:: What is required ::
Restate the listing below word for word; no pictures belong in the copy.
########################################
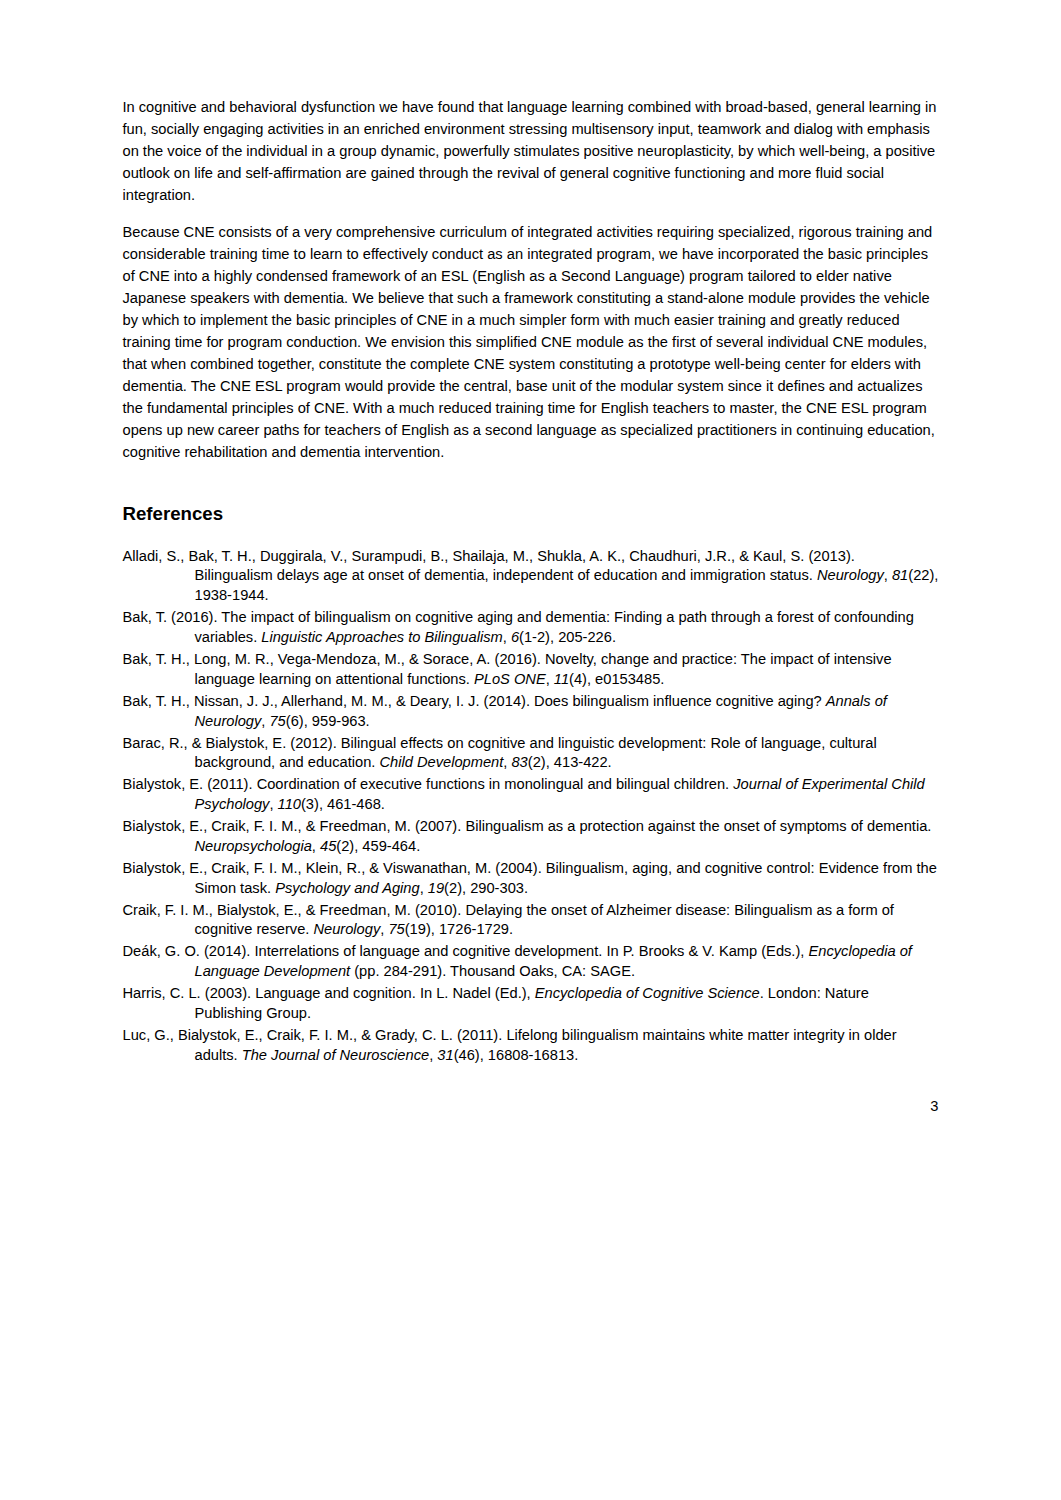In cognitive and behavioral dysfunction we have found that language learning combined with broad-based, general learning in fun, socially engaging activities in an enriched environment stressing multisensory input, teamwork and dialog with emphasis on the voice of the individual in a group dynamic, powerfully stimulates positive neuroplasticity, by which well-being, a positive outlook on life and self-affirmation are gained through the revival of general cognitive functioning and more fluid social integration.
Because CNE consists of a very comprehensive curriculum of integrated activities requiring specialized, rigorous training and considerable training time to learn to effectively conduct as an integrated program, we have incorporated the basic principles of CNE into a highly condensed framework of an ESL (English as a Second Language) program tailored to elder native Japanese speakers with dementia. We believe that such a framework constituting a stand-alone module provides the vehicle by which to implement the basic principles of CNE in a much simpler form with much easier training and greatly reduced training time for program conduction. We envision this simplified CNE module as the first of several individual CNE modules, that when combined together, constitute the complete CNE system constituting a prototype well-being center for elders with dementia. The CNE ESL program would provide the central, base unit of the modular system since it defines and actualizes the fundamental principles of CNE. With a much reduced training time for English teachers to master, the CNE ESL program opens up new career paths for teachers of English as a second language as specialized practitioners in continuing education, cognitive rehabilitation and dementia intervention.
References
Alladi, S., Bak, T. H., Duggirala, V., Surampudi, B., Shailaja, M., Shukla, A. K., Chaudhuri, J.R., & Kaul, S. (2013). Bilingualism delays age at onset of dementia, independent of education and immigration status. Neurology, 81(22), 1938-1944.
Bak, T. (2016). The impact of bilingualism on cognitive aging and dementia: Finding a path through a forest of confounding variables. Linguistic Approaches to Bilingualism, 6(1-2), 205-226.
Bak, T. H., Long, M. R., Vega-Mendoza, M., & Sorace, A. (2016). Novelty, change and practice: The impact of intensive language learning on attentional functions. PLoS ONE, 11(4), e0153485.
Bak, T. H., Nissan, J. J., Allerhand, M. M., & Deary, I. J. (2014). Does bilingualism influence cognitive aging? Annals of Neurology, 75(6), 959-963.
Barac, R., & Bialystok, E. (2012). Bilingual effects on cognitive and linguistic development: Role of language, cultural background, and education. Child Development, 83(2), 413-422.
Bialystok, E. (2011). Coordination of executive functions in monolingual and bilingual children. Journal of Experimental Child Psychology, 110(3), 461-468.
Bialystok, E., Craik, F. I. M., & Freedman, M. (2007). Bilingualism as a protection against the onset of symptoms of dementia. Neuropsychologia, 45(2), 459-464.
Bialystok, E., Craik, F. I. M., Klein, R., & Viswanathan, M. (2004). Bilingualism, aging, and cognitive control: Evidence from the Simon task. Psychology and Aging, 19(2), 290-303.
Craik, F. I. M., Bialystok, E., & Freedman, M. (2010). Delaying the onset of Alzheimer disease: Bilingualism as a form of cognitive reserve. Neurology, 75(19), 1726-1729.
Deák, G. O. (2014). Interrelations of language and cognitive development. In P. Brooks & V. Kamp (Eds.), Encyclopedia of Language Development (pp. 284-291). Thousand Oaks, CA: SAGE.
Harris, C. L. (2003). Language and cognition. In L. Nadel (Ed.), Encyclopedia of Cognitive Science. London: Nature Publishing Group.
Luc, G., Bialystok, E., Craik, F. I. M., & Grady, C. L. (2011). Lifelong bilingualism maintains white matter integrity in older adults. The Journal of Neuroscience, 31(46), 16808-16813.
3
########################################
:: Written reply ::
In cognitive and behavioral dysfunction we have found that language learning combined with broad-based, general learning in fun, socially engaging activities in an enriched environment stressing multisensory input, teamwork and dialog with emphasis on the voice of the individual in a group dynamic, powerfully stimulates positive neuroplasticity, by which well-being, a positive outlook on life and self-affirmation are gained through the revival of general cognitive functioning and more fluid social integration.
Because CNE consists of a very comprehensive curriculum of integrated activities requiring specialized, rigorous training and considerable training time to learn to effectively conduct as an integrated program, we have incorporated the basic principles of CNE into a highly condensed framework of an ESL (English as a Second Language) program tailored to elder native Japanese speakers with dementia. We believe that such a framework constituting a stand-alone module provides the vehicle by which to implement the basic principles of CNE in a much simpler form with much easier training and greatly reduced training time for program conduction. We envision this simplified CNE module as the first of several individual CNE modules, that when combined together, constitute the complete CNE system constituting a prototype well-being center for elders with dementia. The CNE ESL program would provide the central, base unit of the modular system since it defines and actualizes the fundamental principles of CNE. With a much reduced training time for English teachers to master, the CNE ESL program opens up new career paths for teachers of English as a second language as specialized practitioners in continuing education, cognitive rehabilitation and dementia intervention.
References
Alladi, S., Bak, T. H., Duggirala, V., Surampudi, B., Shailaja, M., Shukla, A. K., Chaudhuri, J.R., & Kaul, S. (2013). Bilingualism delays age at onset of dementia, independent of education and immigration status. Neurology, 81(22), 1938-1944.
Bak, T. (2016). The impact of bilingualism on cognitive aging and dementia: Finding a path through a forest of confounding variables. Linguistic Approaches to Bilingualism, 6(1-2), 205-226.
Bak, T. H., Long, M. R., Vega-Mendoza, M., & Sorace, A. (2016). Novelty, change and practice: The impact of intensive language learning on attentional functions. PLoS ONE, 11(4), e0153485.
Bak, T. H., Nissan, J. J., Allerhand, M. M., & Deary, I. J. (2014). Does bilingualism influence cognitive aging? Annals of Neurology, 75(6), 959-963.
Barac, R., & Bialystok, E. (2012). Bilingual effects on cognitive and linguistic development: Role of language, cultural background, and education. Child Development, 83(2), 413-422.
Bialystok, E. (2011). Coordination of executive functions in monolingual and bilingual children. Journal of Experimental Child Psychology, 110(3), 461-468.
Bialystok, E., Craik, F. I. M., & Freedman, M. (2007). Bilingualism as a protection against the onset of symptoms of dementia. Neuropsychologia, 45(2), 459-464.
Bialystok, E., Craik, F. I. M., Klein, R., & Viswanathan, M. (2004). Bilingualism, aging, and cognitive control: Evidence from the Simon task. Psychology and Aging, 19(2), 290-303.
Craik, F. I. M., Bialystok, E., & Freedman, M. (2010). Delaying the onset of Alzheimer disease: Bilingualism as a form of cognitive reserve. Neurology, 75(19), 1726-1729.
Deák, G. O. (2014). Interrelations of language and cognitive development. In P. Brooks & V. Kamp (Eds.), Encyclopedia of Language Development (pp. 284-291). Thousand Oaks, CA: SAGE.
Harris, C. L. (2003). Language and cognition. In L. Nadel (Ed.), Encyclopedia of Cognitive Science. London: Nature Publishing Group.
Luc, G., Bialystok, E., Craik, F. I. M., & Grady, C. L. (2011). Lifelong bilingualism maintains white matter integrity in older adults. The Journal of Neuroscience, 31(46), 16808-16813.
3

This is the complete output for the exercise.